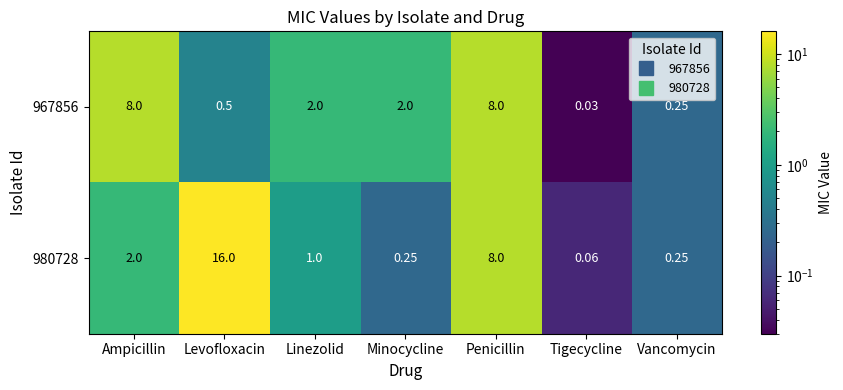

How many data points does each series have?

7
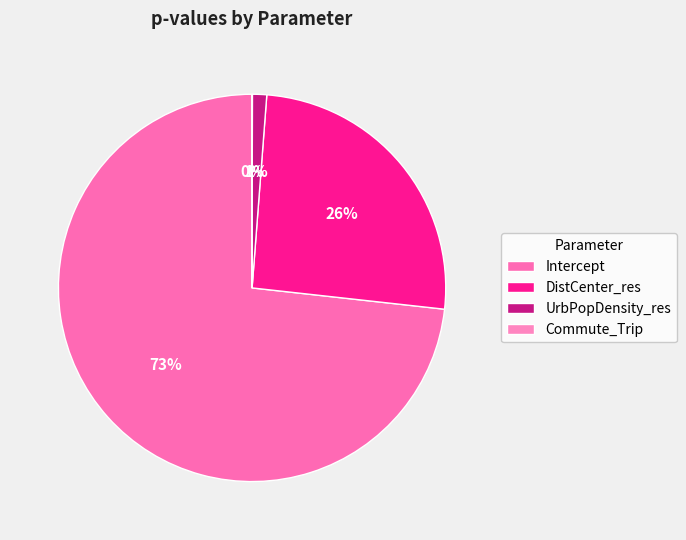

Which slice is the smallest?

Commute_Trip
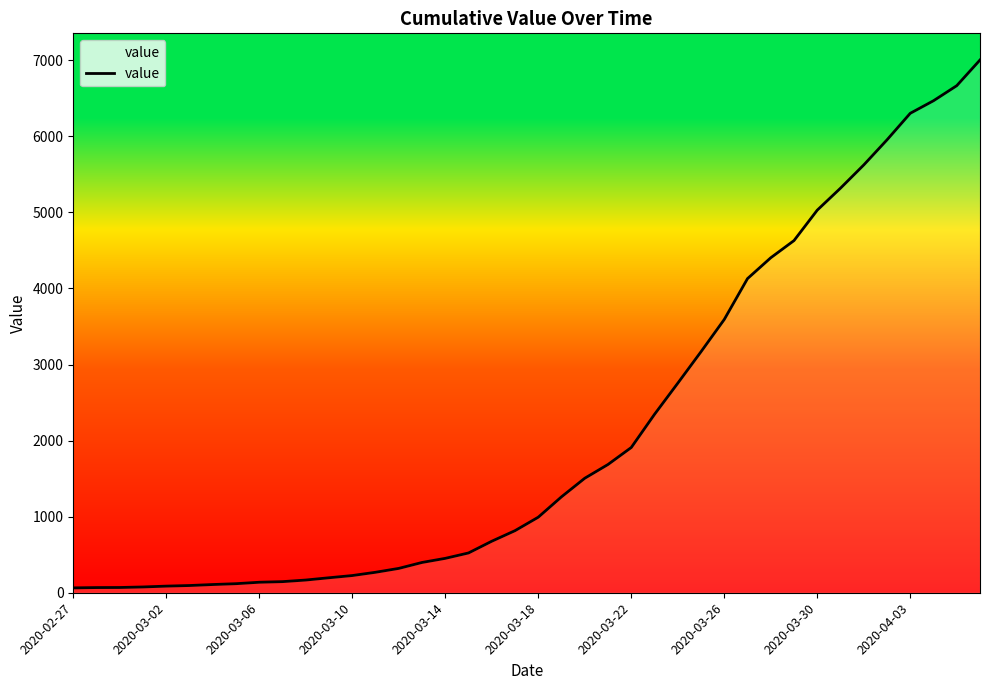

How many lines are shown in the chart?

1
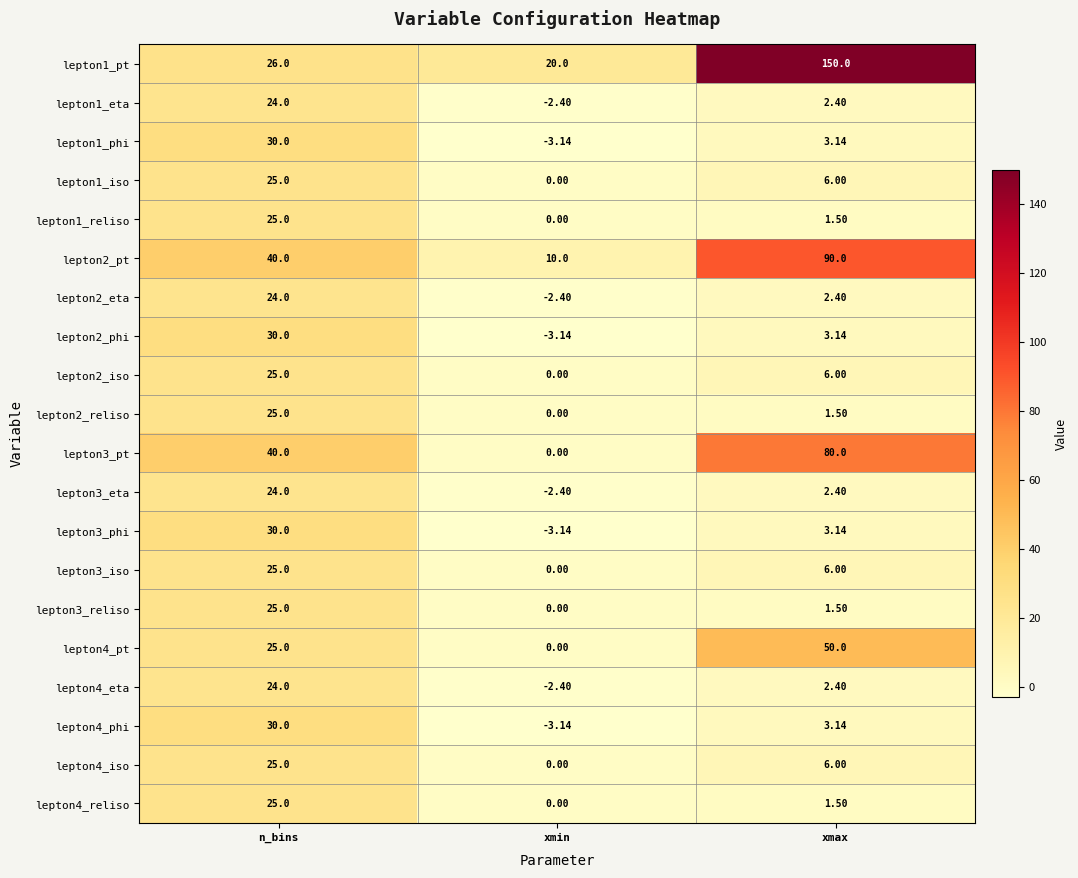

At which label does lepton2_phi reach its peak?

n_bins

-=-=-

• [Work to complete] Copy each of the rows above word for word, leaving out the pictures.

• [Exercise output]
How many data points does each series have?

7

Which slice is the smallest?

Commute_Trip

How many lines are shown in the chart?

1

At which label does lepton2_phi reach its peak?

n_bins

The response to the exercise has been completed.